L'état de l'État de droit - Elise Bernard

La question des langues régionales

@Martijn Vonk/Unsplash La question des langues régionales
@Martijn Vonk/Unsplash

À propos d’Elise Bernard : Docteur en droit public, enseignante à Sciences-Po Aix et à l'ESSEC, décrypte chaque semaine les traductions concrètes, dans notre actualité et notre quotidien, de ce grand principe fondamental européen qu’est l’État de droit. Ses analyses sont publiées sur la page Europe Info Hebdo.

L'Etat de droit c’est indispensable pour faire vivre une Europe comme communauté politique mais comment prendre en compte certains particularismes nationaux ?

Franchement Laurence, je trouve dans l’Union, les questions nationales ne le restent jamais longtemps. D’ailleurs, certains problèmes politiques intérieurs peuvent trouver leur dénouement en passant par la réglementation supranationale européenne. Regardez le Premier ministre espagnol Pedro Sanchez.

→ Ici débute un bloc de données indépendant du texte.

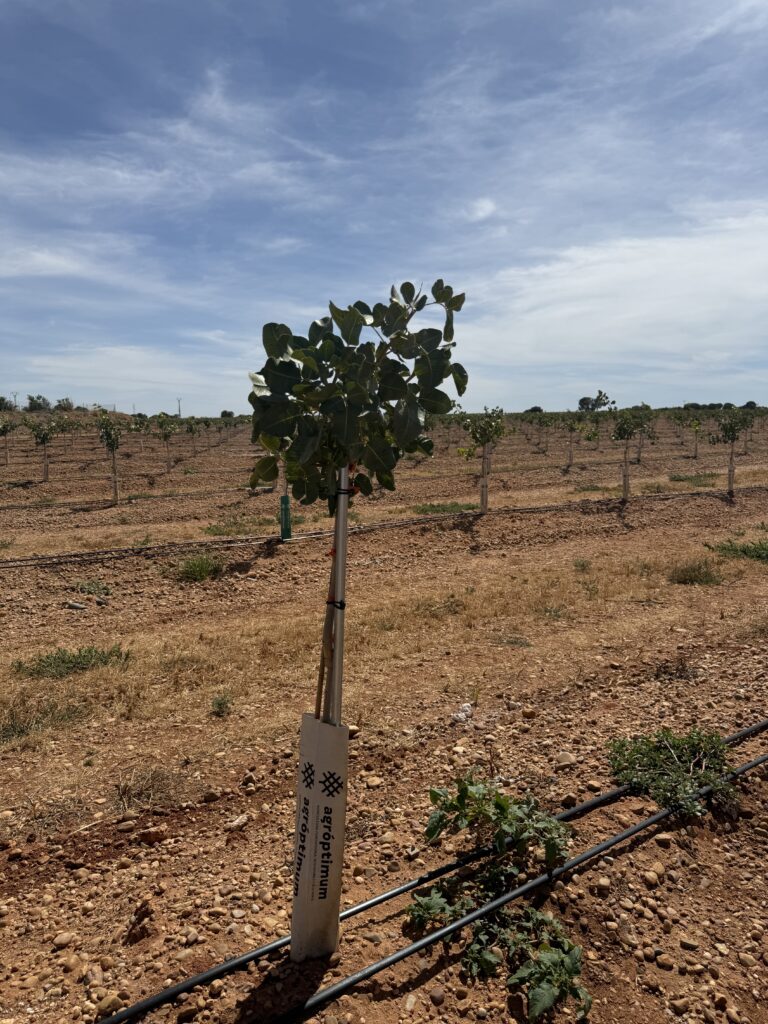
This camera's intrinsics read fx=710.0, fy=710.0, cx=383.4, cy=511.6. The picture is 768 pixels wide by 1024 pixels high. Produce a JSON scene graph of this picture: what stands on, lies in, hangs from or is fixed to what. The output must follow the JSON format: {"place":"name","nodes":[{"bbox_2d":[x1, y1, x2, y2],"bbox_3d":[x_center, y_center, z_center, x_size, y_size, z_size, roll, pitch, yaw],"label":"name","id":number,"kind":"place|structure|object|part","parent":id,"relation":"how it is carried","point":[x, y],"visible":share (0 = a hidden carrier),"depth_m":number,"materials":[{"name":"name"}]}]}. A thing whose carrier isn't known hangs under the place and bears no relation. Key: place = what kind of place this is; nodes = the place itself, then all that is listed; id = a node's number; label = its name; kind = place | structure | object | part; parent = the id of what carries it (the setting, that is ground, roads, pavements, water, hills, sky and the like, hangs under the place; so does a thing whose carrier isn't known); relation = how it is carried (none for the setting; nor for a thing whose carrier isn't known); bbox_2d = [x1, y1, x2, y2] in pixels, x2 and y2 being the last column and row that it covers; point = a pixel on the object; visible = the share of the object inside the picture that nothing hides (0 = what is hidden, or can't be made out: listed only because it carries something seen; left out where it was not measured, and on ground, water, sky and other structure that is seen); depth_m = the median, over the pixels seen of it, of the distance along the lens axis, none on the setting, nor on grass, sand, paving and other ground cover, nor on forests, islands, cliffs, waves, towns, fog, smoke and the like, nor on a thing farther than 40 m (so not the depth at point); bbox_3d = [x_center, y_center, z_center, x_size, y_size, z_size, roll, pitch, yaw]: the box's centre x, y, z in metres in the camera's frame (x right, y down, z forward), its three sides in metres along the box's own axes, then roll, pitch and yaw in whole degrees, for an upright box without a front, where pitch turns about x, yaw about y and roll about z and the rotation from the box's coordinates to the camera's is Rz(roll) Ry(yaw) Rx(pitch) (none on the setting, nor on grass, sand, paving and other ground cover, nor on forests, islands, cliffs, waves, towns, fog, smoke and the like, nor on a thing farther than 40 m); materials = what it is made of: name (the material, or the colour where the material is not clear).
{"place":"outdoors","nodes":[
{"label":"outdoors","id":0,"kind":"place"},
{"bbox_2d":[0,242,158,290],"label":"cloud","id":1,"kind":"structure","parent":0,"point":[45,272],"materials":[{"name":"white"}]},
{"bbox_2d":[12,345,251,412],"label":"cloud","id":2,"kind":"structure","parent":0,"point":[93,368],"materials":[{"name":"white"}]},
{"bbox_2d":[108,767,185,812],"label":"dry grass","id":3,"kind":"structure","parent":0,"point":[125,792],"visible":0.87,"materials":[{"name":"brown plant"}]},
{"bbox_2d":[0,67,342,216],"label":"cloud","id":4,"kind":"structure","parent":0,"point":[136,177],"materials":[{"name":"white"}]},
{"bbox_2d":[0,0,767,411],"label":"sky","id":5,"kind":"structure","parent":0,"point":[490,207],"materials":[{"name":"blue"}]},
{"bbox_2d":[1,414,767,1023],"label":"ground","id":6,"kind":"structure","parent":0,"point":[663,510],"materials":[{"name":"brown soil"}]},
{"bbox_2d":[0,417,16,465],"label":"tree","id":7,"kind":"object","parent":6,"relation":"on","point":[5,427],"visible":0.98,"depth_m":25.15,"materials":[{"name":"green plant"}]},
{"bbox_2d":[0,395,16,411],"label":"tree","id":8,"kind":"object","parent":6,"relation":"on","point":[3,399],"visible":0.86,"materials":[{"name":"green plant"}]},
{"bbox_2d":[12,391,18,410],"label":"utility pole","id":9,"kind":"object","parent":6,"relation":"in","point":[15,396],"visible":0.73,"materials":[{"name":"brown wood"}]},
{"bbox_2d":[26,394,50,411],"label":"tree","id":10,"kind":"object","parent":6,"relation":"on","point":[39,405],"visible":0.82,"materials":[{"name":"green plant"}]},
{"bbox_2d":[23,414,64,484],"bbox_3d":[-9.370,-1.705,19.566,1.180,2.052,1.173,1,7,10],"label":"tree","id":11,"kind":"object","parent":6,"relation":"on","point":[43,439],"visible":0.98,"depth_m":19.46,"materials":[{"name":"plant"}]},
{"bbox_2d":[42,444,49,482],"bbox_3d":[-9.280,-1.330,19.467,0.133,1.195,0.128,-5,8,-31],"label":"tree guard","id":12,"kind":"object","parent":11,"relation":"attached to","point":[45,476],"visible":0.77,"depth_m":19.45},
{"bbox_2d":[0,696,87,741],"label":"grass patch","id":13,"kind":"object","parent":6,"relation":"on","point":[22,732],"visible":0.79,"depth_m":4.06,"materials":[{"name":"green plant"}]},
{"bbox_2d":[52,931,74,948],"bbox_3d":[-1.097,1.460,2.425,0.072,0.042,0.082,4,8,28],"label":"rock","id":14,"kind":"object","parent":6,"relation":"on","point":[64,936],"visible":0.92,"depth_m":2.41,"materials":[{"name":"stone"}]},
{"bbox_2d":[54,397,73,411],"label":"tree","id":15,"kind":"object","parent":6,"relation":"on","point":[68,403],"visible":0.78,"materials":[{"name":"green plant"}]},
{"bbox_2d":[11,644,133,679],"bbox_3d":[-2.216,1.057,5.014,0.930,0.166,0.701,-5,8,-31],"label":"weed patch","id":16,"kind":"object","parent":6,"relation":"on","point":[64,661],"visible":0.87,"depth_m":5.01,"materials":[{"name":"green plant"}]},
{"bbox_2d":[65,600,86,610],"bbox_3d":[-2.881,0.882,6.638,0.206,0.077,0.142,4,8,27],"label":"rock","id":17,"kind":"object","parent":6,"relation":"on","point":[72,605],"visible":0.96,"depth_m":6.60,"materials":[{"name":"grey stone"}]},
{"bbox_2d":[71,580,111,596],"bbox_3d":[-3.068,0.799,7.401,0.489,0.157,0.511,-5,8,-31],"label":"weed","id":18,"kind":"object","parent":6,"relation":"on","point":[104,588],"visible":0.85,"depth_m":7.38,"materials":[{"name":"green plant"}]},
{"bbox_2d":[94,993,124,1016],"bbox_3d":[-0.830,1.482,2.136,0.084,0.058,0.094,5,9,35],"label":"rock","id":19,"kind":"object","parent":6,"relation":"on","point":[108,1005],"visible":0.86,"depth_m":2.11,"materials":[{"name":"beige stone"}]},
{"bbox_2d":[94,408,130,506],"bbox_3d":[-5.741,-1.107,15.031,0.940,2.161,1.057,-1,7,-2],"label":"tree","id":20,"kind":"object","parent":6,"relation":"on","point":[108,433],"visible":0.99,"depth_m":14.96,"materials":[{"name":"plant"}]},
{"bbox_2d":[110,450,118,501],"bbox_3d":[-5.598,-0.725,14.736,0.119,1.165,0.117,-5,8,-31],"label":"tree guard","id":21,"kind":"object","parent":20,"relation":"attached to","point":[114,489],"visible":0.91,"depth_m":14.71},
{"bbox_2d":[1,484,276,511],"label":"irrigation hose","id":22,"kind":"object","parent":6,"relation":"on","point":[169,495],"visible":0.97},
{"bbox_2d":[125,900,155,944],"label":"rock","id":23,"kind":"object","parent":6,"relation":"on","point":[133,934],"visible":0.97,"depth_m":2.38,"materials":[{"name":"brown"}]},
{"bbox_2d":[138,827,167,844],"bbox_3d":[-0.963,1.343,2.960,0.103,0.055,0.098,6,9,39],"label":"rock","id":24,"kind":"object","parent":6,"relation":"on","point":[150,837],"visible":0.98,"depth_m":2.93,"materials":[{"name":"stone"}]},
{"bbox_2d":[155,414,181,471],"bbox_3d":[-7.190,-2.257,23.624,1.083,2.059,1.198,2,8,13],"label":"tree","id":25,"kind":"object","parent":6,"relation":"on","point":[165,437],"visible":0.98,"depth_m":23.56,"materials":[{"name":"green plant"}]},
{"bbox_2d":[176,397,182,417],"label":"utility pole","id":26,"kind":"object","parent":6,"relation":"on","point":[178,401],"visible":0.73,"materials":[{"name":"wood"}]},
{"bbox_2d":[183,417,202,454],"bbox_3d":[-8.575,-3.292,31.768,1.231,2.114,1.424,1,7,10],"label":"tree","id":27,"kind":"object","parent":6,"relation":"on","point":[190,427],"visible":0.97,"depth_m":31.84,"materials":[{"name":"green plant"}]},
{"bbox_2d":[162,551,226,583],"bbox_3d":[-2.155,0.627,8.127,0.937,0.305,0.968,-5,8,-31],"label":"weed","id":28,"kind":"object","parent":6,"relation":"on","point":[190,571],"visible":0.85,"depth_m":8.04,"materials":[{"name":"green plant"}]},
{"bbox_2d":[210,693,232,716],"bbox_3d":[-0.978,1.161,4.265,0.169,0.132,0.193,-5,8,-31],"label":"weed","id":29,"kind":"object","parent":6,"relation":"on","point":[220,704],"visible":0.98,"depth_m":4.26,"materials":[{"name":"green plant"}]},
{"bbox_2d":[220,409,234,418],"label":"tree","id":30,"kind":"object","parent":6,"relation":"on","point":[224,411],"visible":0.73,"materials":[{"name":"green plant"}]},
{"bbox_2d":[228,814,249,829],"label":"rock","id":31,"kind":"object","parent":6,"relation":"on","point":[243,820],"visible":0.97,"depth_m":3.05,"materials":[{"name":"stone"}]},
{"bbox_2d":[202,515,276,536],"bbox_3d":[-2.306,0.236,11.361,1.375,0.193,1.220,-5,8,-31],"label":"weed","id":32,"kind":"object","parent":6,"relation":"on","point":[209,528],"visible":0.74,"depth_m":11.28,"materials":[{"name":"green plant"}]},
{"bbox_2d":[279,494,291,540],"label":"tree guard","id":33,"kind":"object","parent":6,"relation":"in","point":[285,504],"visible":0.85,"depth_m":10.28,"materials":[{"name":"green plastic"}]},
{"bbox_2d":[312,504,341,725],"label":"wooden stake","id":34,"kind":"object","parent":6,"relation":"in","point":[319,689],"visible":0.63,"depth_m":2.24,"materials":[{"name":"brown wood"}]},
{"bbox_2d":[324,462,351,724],"bbox_3d":[-0.136,0.493,2.117,0.059,1.475,0.056,-5,8,-31],"label":"metal stake","id":35,"kind":"object","parent":6,"relation":"in","point":[338,543],"visible":0.69,"depth_m":2.07,"materials":[{"name":"metal"}]},
{"bbox_2d":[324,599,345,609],"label":"tie","id":36,"kind":"object","parent":35,"relation":"attached to","point":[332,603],"visible":0.41,"depth_m":1.97,"materials":[{"name":"black plastic"}]},
{"bbox_2d":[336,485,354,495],"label":"tie","id":37,"kind":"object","parent":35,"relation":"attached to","point":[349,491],"visible":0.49,"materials":[{"name":"black plastic"}]},
{"bbox_2d":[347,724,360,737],"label":"rock","id":38,"kind":"object","parent":6,"relation":"on","point":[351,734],"visible":0.67,"depth_m":3.71,"materials":[{"name":"stone"}]},
{"bbox_2d":[245,275,465,735],"bbox_3d":[-0.118,0.291,2.121,0.648,1.925,0.670,-5,8,-31],"label":"young tree","id":39,"kind":"object","parent":6,"relation":"in","point":[344,336],"visible":0.94,"depth_m":1.96,"materials":[{"name":"green plant"}]},
{"bbox_2d":[291,714,348,962],"bbox_3d":[-0.201,1.023,2.186,0.171,0.802,0.166,-5,8,-31],"label":"guard","id":40,"kind":"object","parent":39,"relation":"attached to","point":[336,801],"visible":0.94,"depth_m":2.13,"materials":[{"name":"white"}]},
{"label":"crown","id":41,"kind":"part","parent":39,"relation":"part of","materials":[{"name":"green plant"}]},
{"bbox_2d":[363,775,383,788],"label":"rock","id":42,"kind":"object","parent":6,"relation":"on","point":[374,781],"visible":0.91,"depth_m":3.36,"materials":[{"name":"beige stone"}]},
{"bbox_2d":[0,484,766,568],"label":"irrigation hose","id":43,"kind":"object","parent":6,"relation":"on","point":[70,556],"visible":0.97,"depth_m":10.48,"materials":[{"name":"black plastic"}]},
{"bbox_2d":[107,717,767,1023],"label":"irrigation hose","id":44,"kind":"object","parent":6,"relation":"on","point":[216,971],"visible":0.88,"depth_m":2.41,"materials":[{"name":"black plastic"}]},
{"bbox_2d":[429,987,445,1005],"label":"rock","id":45,"kind":"object","parent":6,"relation":"on","point":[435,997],"visible":0.96,"depth_m":2.13,"materials":[{"name":"grey stone"}]},
{"bbox_2d":[409,501,476,515],"bbox_3d":[1.136,-0.071,13.746,1.532,0.150,1.291,-5,8,-31],"label":"weed patch","id":46,"kind":"object","parent":6,"relation":"on","point":[444,510],"visible":0.71,"depth_m":13.69,"materials":[{"name":"green plant"}]},
{"bbox_2d":[452,702,474,723],"bbox_3d":[0.457,1.162,4.114,0.163,0.077,0.134,-5,8,-31],"label":"rock","id":47,"kind":"object","parent":6,"relation":"on","point":[463,717],"visible":0.87,"depth_m":4.08,"materials":[{"name":"white stone"}]},
{"bbox_2d":[455,405,506,513],"bbox_3d":[1.699,-0.869,12.658,1.087,2.049,1.099,-5,8,-31],"label":"tree","id":48,"kind":"object","parent":6,"relation":"on","point":[482,437],"visible":0.97,"depth_m":12.58,"materials":[{"name":"green plant"}]},
{"bbox_2d":[480,447,489,512],"bbox_3d":[1.802,-0.526,12.655,0.126,1.263,0.128,-5,8,-31],"label":"tree guard","id":49,"kind":"object","parent":48,"relation":"attached to","point":[484,493],"visible":0.89,"depth_m":12.63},
{"bbox_2d":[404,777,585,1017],"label":"leafy plant","id":50,"kind":"object","parent":6,"relation":"on","point":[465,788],"visible":0.96,"depth_m":2.35,"materials":[{"name":"green plant"}]},
{"bbox_2d":[520,707,537,718],"bbox_3d":[0.854,1.183,4.173,0.100,0.063,0.100,5,9,33],"label":"rock","id":51,"kind":"object","parent":6,"relation":"on","point":[526,713],"visible":0.98,"depth_m":4.13,"materials":[{"name":"beige stone"}]},
{"bbox_2d":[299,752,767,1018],"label":"irrigation hose","id":52,"kind":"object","parent":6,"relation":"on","point":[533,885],"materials":[{"name":"black plastic"}]},
{"bbox_2d":[525,405,543,413],"label":"tree","id":53,"kind":"object","parent":6,"relation":"on","point":[536,407],"visible":0.63,"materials":[{"name":"green plant"}]},
{"bbox_2d":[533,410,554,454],"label":"tree","id":54,"kind":"object","parent":6,"relation":"on","point":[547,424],"visible":0.97,"depth_m":31.18,"materials":[{"name":"green plant"}]},
{"bbox_2d":[555,752,577,766],"bbox_3d":[0.916,1.237,3.552,0.108,0.064,0.107,5,9,35],"label":"rock","id":55,"kind":"object","parent":6,"relation":"on","point":[564,758],"visible":0.91,"depth_m":3.52,"materials":[{"name":"stone"}]},
{"bbox_2d":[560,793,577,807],"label":"rock","id":56,"kind":"object","parent":6,"relation":"on","point":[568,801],"visible":0.9,"depth_m":3.18,"materials":[{"name":"stone"}]},
{"bbox_2d":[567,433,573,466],"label":"tree trunk","id":57,"kind":"object","parent":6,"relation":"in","point":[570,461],"visible":0.88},
{"bbox_2d":[560,411,588,468],"bbox_3d":[6.183,-2.325,23.241,1.209,2.097,1.307,2,8,14],"label":"tree","id":58,"kind":"object","parent":6,"relation":"on","point":[570,427],"visible":0.98,"depth_m":23.20,"materials":[{"name":"green plant"}]},
{"bbox_2d":[573,557,592,572],"bbox_3d":[2.250,0.607,8.069,0.349,0.215,0.349,-5,8,-31],"label":"weed","id":59,"kind":"object","parent":6,"relation":"on","point":[583,564],"visible":0.97,"depth_m":8.05,"materials":[{"name":"green plant"}]},
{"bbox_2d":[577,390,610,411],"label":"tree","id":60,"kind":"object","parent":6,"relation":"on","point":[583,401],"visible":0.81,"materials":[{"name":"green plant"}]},
{"bbox_2d":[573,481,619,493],"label":"grass patch","id":61,"kind":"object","parent":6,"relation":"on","point":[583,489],"visible":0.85,"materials":[{"name":"green plant"}]},
{"bbox_2d":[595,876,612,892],"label":"rock","id":62,"kind":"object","parent":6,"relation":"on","point":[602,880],"visible":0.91,"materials":[{"name":"beige stone"}]},
{"bbox_2d":[607,401,651,499],"bbox_3d":[4.940,-1.213,14.498,1.111,2.176,1.197,1,7,8],"label":"tree","id":63,"kind":"object","parent":6,"relation":"on","point":[619,433],"visible":0.99,"depth_m":14.45,"materials":[{"name":"green plant"}]},
{"bbox_2d":[621,441,630,498],"bbox_3d":[4.903,-0.809,14.366,0.134,1.248,0.135,-5,8,-31],"label":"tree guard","id":64,"kind":"object","parent":63,"relation":"attached to","point":[625,487],"visible":0.91,"depth_m":14.34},
{"bbox_2d":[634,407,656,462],"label":"tree","id":65,"kind":"object","parent":6,"relation":"on","point":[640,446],"visible":0.81,"depth_m":23.58,"materials":[{"name":"green plant"}]},
{"bbox_2d":[642,867,660,886],"bbox_3d":[1.022,1.397,2.718,0.079,0.055,0.084,6,10,40],"label":"rock","id":66,"kind":"object","parent":6,"relation":"on","point":[650,874],"visible":0.92,"depth_m":2.69,"materials":[{"name":"beige stone"}]},
{"bbox_2d":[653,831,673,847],"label":"rock","id":67,"kind":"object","parent":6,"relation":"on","point":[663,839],"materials":[{"name":"beige stone"}]},
{"bbox_2d":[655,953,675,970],"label":"rock","id":68,"kind":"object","parent":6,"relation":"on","point":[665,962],"visible":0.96,"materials":[{"name":"brown stone"}]},
{"bbox_2d":[605,725,742,817],"bbox_3d":[1.357,1.166,3.306,0.740,0.259,0.692,-5,8,-31],"label":"weed","id":69,"kind":"object","parent":6,"relation":"on","point":[693,745],"visible":0.86,"depth_m":3.26,"materials":[{"name":"green plant"}]},
{"bbox_2d":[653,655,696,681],"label":"dry weed","id":70,"kind":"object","parent":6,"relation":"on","point":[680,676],"visible":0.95,"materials":[{"name":"brown plant"}]},
{"bbox_2d":[666,472,718,486],"bbox_3d":[8.331,-0.863,19.031,1.616,0.308,1.358,-5,8,-31],"label":"weed patch","id":71,"kind":"object","parent":6,"relation":"on","point":[686,478],"visible":0.81,"depth_m":18.93,"materials":[{"name":"green plant"}]},
{"bbox_2d":[686,415,704,457],"bbox_3d":[12.104,-2.898,27.582,1.044,2.035,1.230,2,8,14],"label":"tree","id":72,"kind":"object","parent":6,"relation":"on","point":[695,424],"visible":0.97,"depth_m":27.60,"materials":[{"name":"green plant"}]},
{"bbox_2d":[667,557,724,585],"bbox_3d":[3.379,0.654,7.706,0.767,0.249,0.721,-5,8,-31],"label":"grass tuft","id":73,"kind":"object","parent":6,"relation":"on","point":[699,573],"visible":0.88,"depth_m":7.64,"materials":[{"name":"green plant"}]},
{"bbox_2d":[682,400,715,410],"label":"trees on horizon","id":74,"kind":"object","parent":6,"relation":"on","point":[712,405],"visible":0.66,"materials":[{"name":"green plant"}]},
{"bbox_2d":[707,407,752,496],"bbox_3d":[7.331,-1.232,15.140,1.017,2.070,1.018,-5,8,-31],"label":"tree","id":75,"kind":"object","parent":6,"relation":"on","point":[731,427],"visible":0.98,"depth_m":15.03,"materials":[{"name":"green plant"}]},
{"bbox_2d":[727,448,734,493],"bbox_3d":[7.745,-0.853,15.828,0.123,1.075,0.126,-5,8,-31],"label":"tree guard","id":76,"kind":"object","parent":75,"relation":"attached to","point":[731,472],"visible":0.74,"depth_m":15.80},
{"bbox_2d":[705,534,767,562],"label":"weed patch","id":77,"kind":"object","parent":6,"relation":"on","point":[743,551],"visible":0.9,"depth_m":8.88,"materials":[{"name":"green plant"}]},
{"bbox_2d":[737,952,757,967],"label":"rock","id":78,"kind":"object","parent":6,"relation":"on","point":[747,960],"visible":0.92,"depth_m":2.26,"materials":[{"name":"stone"}]},
{"bbox_2d":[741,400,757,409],"label":"tree","id":79,"kind":"object","parent":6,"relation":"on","point":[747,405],"visible":0.69,"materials":[{"name":"green plant"}]},
{"bbox_2d":[464,196,497,221],"label":"cloud","id":80,"kind":"structure","parent":0,"point":[488,205],"materials":[{"name":"white"}]},
{"bbox_2d":[454,208,767,379],"label":"cloud","id":81,"kind":"structure","parent":0,"point":[644,269],"materials":[{"name":"white"}]}
]}

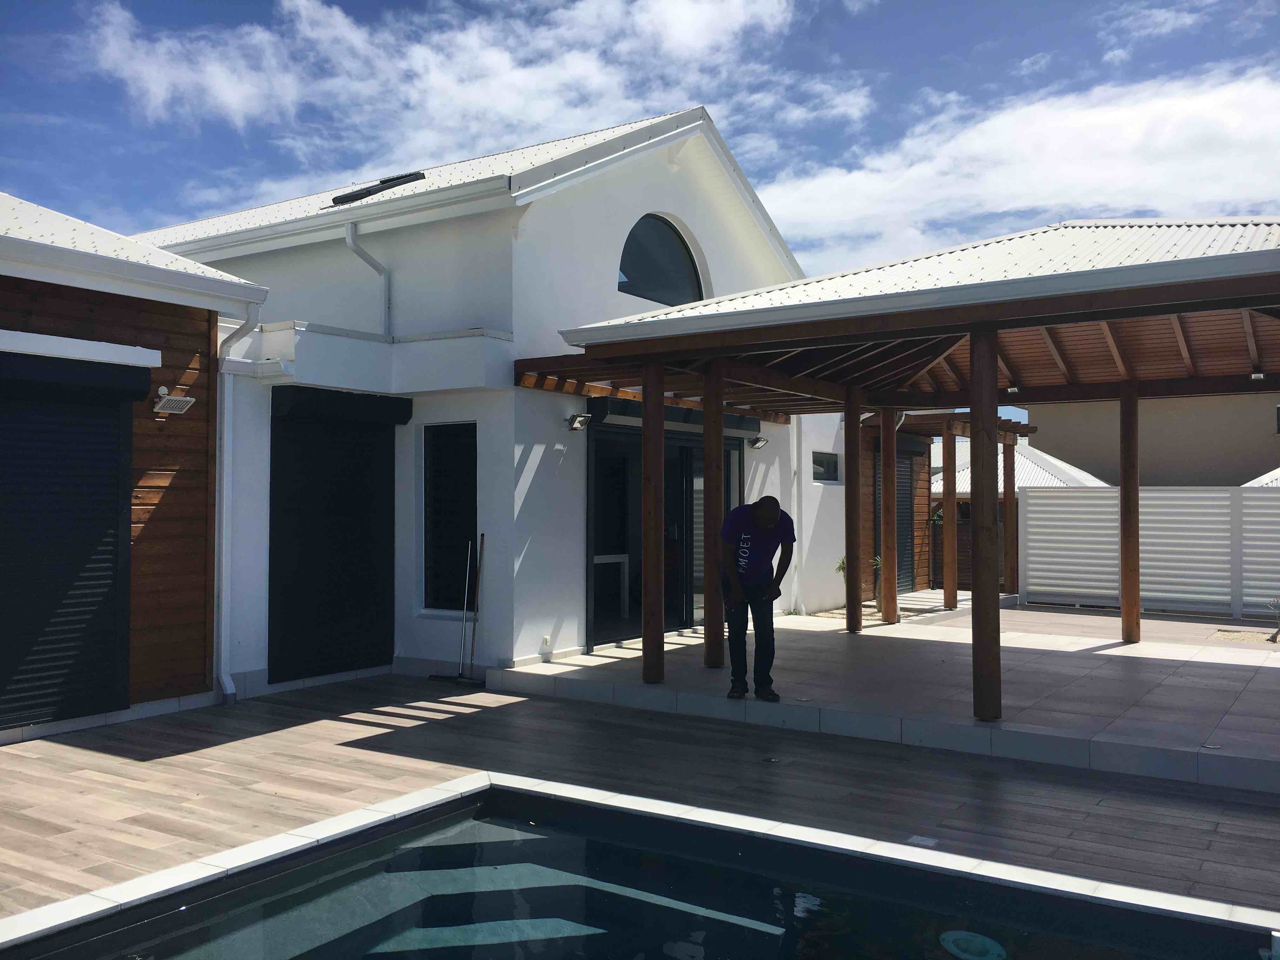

Ah oui c’est vrai que depuis les élections de juillet, il cherche des alliés pour former un gouvernement.

Voilà, sans entrer dans les détails, Sanchez tente de rallier les députés du parti “Unis pour la

Catalogne” et parmi les conditions posées, se trouve la reconnaissance du Catalan comme langues officielles des institutions de l’UE. La reconnaissance des autres langues régionales du Royaume y compris.

Ça ne devrait pas être un problème, le multilinguisme fait partie des principes démocratiques reconnus officiellement et mis en œuvre par l’UE.

Tout à fait, c’est même inscrit dans les traités (art. 55). Nous comptons 24 langues officielles, dont certaines très spécifiques : c'est ce qui explique que l’anglais est resté une langue officielle malgré le Brexit pour les commodités d’usage.

Oui c’est vrai que l’Irlande a officiellement fait adopter le gaélique irlandais comme langue nationale.

C’est très net en Irlande, un peu moins en Espagne mais ça avance, les députés acceptent dans une résolution, depuis quelques jours, l’utilisation du catalan mais aussi du basque et du galicien dans ses institutions.

D’accord, donc comme la question divise en Espagne, les promoteurs des langues régionales poussent leur action à Bruxelles !

Exactement. Pour des raisons de politique interne mais en conformité le droit de l’UE, les représentants de l’Etat régional qu’est l’Espagne demandent aux représentants des autres Etats d’accepter ces 3 nouvelles langues comme étant officielles à l’UE.

Ils s’y sont opposés ?

Non de ce que je comprends, ce n’est pas urgent, ça peut être un symbole intéressant pour la fin de la présidence tournante espagnole du Conseil.

L’enjeu est donc minime.

Pas si minime que ça, si on y réfléchit un peu. Il est question de dizaines de millions de locuteurs de ces langues régionale, les voir inclues dans ce qu’on appelle Union européenne n’est pas un détail.

Alors pourquoi s’y opposer, à cause des coûts de traduction et interprétariat ?

Plus sérieusement, ce qui est craint c’est que si les régionalistes obtiennent cette avancée ils réclameront plus à Pedro Sanchez : une loi d'amnistie pour les personnes impliquées dans le référendum illégal lié à la déclaration d’indépendance de la Catalogne, le 1er octobre 2017.

Mais ils avaient déjà été graciés n’est pas ?

Oui en 2021 reconnaitre mais l’amnistie va changer complètement la donne en matière de promotion régionaliste et va beaucoup plus loin que le simple usage d’une langue !

Un entretien réalisé par Laurence Aubron.